DATA FOR REVIEW:

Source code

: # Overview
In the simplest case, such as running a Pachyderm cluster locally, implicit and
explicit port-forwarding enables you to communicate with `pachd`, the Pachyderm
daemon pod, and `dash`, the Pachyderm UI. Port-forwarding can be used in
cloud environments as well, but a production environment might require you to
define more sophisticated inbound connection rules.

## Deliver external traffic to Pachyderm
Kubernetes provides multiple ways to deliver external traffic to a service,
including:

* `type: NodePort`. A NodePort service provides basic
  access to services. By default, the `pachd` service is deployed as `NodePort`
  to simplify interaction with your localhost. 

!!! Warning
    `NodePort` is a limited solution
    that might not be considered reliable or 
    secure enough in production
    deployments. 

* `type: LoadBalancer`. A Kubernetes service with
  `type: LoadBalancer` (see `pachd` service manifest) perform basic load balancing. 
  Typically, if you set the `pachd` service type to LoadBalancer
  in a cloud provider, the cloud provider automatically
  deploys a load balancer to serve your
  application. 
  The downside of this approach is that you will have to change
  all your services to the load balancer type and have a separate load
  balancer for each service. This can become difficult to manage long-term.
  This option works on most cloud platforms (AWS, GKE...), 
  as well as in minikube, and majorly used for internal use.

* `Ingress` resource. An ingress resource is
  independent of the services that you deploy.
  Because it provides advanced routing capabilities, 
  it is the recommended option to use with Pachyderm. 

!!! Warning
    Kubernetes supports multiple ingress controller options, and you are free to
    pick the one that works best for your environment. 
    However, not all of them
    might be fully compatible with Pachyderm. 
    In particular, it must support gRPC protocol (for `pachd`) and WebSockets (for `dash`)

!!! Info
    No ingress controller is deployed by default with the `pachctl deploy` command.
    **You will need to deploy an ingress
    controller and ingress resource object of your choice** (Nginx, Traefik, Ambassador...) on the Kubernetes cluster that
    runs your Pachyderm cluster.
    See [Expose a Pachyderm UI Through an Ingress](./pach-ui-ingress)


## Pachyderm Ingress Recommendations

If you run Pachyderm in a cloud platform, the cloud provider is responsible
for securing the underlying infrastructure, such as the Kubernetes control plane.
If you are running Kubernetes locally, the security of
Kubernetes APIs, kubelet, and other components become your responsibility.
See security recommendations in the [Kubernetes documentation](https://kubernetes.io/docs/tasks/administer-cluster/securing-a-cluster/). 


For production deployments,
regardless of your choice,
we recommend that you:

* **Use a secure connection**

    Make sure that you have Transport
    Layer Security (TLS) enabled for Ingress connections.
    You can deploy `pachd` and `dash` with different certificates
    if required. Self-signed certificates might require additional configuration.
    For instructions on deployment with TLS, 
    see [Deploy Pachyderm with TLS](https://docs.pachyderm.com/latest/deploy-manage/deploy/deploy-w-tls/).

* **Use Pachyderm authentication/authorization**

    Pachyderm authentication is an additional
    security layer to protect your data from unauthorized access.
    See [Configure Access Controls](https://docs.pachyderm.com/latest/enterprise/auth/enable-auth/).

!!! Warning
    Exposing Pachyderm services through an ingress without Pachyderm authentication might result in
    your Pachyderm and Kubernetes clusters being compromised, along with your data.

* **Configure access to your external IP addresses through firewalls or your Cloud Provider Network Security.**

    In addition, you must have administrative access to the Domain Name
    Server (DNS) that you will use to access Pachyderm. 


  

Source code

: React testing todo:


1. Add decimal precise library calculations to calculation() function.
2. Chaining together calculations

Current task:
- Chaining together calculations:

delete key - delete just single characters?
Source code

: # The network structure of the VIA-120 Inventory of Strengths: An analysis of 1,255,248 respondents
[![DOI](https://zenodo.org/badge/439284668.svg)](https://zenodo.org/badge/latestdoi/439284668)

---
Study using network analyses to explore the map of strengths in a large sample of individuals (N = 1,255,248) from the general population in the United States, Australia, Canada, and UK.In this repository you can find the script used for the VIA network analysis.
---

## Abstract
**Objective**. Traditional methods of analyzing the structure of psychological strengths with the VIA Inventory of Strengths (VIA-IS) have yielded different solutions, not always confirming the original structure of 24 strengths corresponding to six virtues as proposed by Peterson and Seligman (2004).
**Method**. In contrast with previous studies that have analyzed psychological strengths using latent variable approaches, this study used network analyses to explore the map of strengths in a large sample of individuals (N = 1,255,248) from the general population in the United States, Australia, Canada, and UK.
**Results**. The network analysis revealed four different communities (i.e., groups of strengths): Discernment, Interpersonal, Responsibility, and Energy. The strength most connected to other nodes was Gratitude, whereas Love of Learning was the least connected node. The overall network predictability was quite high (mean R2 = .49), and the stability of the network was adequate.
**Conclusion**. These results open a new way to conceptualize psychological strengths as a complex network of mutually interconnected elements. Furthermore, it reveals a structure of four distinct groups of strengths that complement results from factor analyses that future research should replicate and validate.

EXERCISE OBJECTIVE:
Which of the rows above contain the string "deployed"? List each of those rows in full. Case counts, so a row matches only if its capitalization is the same as the string's.

YOUR SOLUTION:
  access to services. By default, the `pachd` service is deployed as `NodePort`
    No ingress controller is deployed by default with the `pachctl deploy` command.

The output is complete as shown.